Jeremy Corbyn used his first Labour conference speech as leader on Tuesday to accuse the government of favouring the rich, and to promise a new, kinder politics.
But hours later it emerged that one of the most impassioned passages was lifted from a previous speech written by author and former political adviser Richard Heller, prompting newspaper headlines such as "New Politics, Old Speech".
The decision to include the passage will provide ammunition for Corbyn's critics, who have mocked him for what they say is a return to Labour's hard-left heyday in the early 1980s, the start of an 18-year period of opposition.
"There were 5,000 words and more in my speech, there were 350 words sent to me by Richard Heller ... I quite liked those words, I quite liked the way he'd put them. We changed them around a little bit," Corbyn told the BBC on Wednesday.
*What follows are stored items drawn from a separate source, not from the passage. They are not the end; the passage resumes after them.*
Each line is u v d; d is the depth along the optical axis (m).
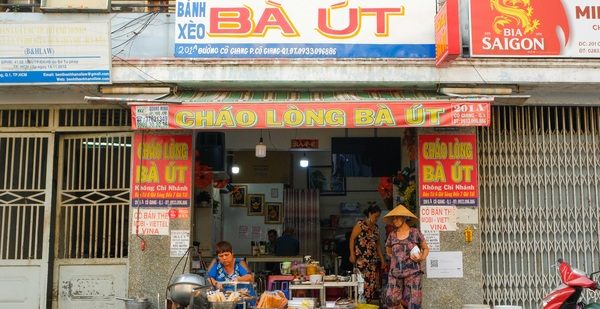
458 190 8.37
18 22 8.07
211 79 8.14
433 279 8.27
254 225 13.71
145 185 8.44
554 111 8.76
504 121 8.66
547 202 8.55
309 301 7.14
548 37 8.04
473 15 8.03
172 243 8.34
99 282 8.61
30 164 8.76
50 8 8.38
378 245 9.76
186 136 8.49
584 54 8.02
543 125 8.67
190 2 8.30
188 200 8.39
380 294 9.58
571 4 8.08
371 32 8.23
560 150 8.65
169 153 8.48
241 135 11.70
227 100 7.64
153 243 8.35
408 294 7.86
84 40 8.08
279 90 8.57
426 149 8.42
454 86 8.27
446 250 8.29
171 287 7.00
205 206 11.44
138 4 8.52
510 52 8.00
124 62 8.16
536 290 8.43
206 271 8.47
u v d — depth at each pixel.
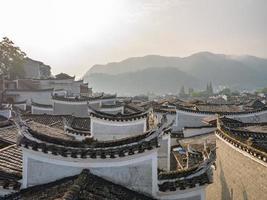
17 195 12.80
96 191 11.84
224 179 21.41
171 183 13.54
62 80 78.44
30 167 13.30
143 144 13.06
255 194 16.47
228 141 19.95
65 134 26.03
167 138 24.38
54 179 13.19
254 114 42.56
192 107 50.78
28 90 66.69
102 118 25.11
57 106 49.50
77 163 13.07
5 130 24.59
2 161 15.65
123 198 12.09
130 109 51.44
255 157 16.31
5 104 54.31
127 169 13.20
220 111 46.31
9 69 84.88
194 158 20.36
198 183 13.48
"I don't think there's anything particularly bad about that ... It's not copying anybody's homework. All of us research things, all of us resource things, all of us learn from each other. Is that such a bad thing?"
Heller said he was "delighted" the passage, which he first wrote for Neil Kinnock, Labour's leader in 1983, had been used.
"I have always been proud of that passage, both for its content and its cadences, so much so that I have offered it regularly to every Labour leader from Neil Kinnock onwards and to other Labour speakers," he wrote on the Guardian newspaper's website.
"As with every other new Labour leader, I offered it to Corbyn shortly after his election."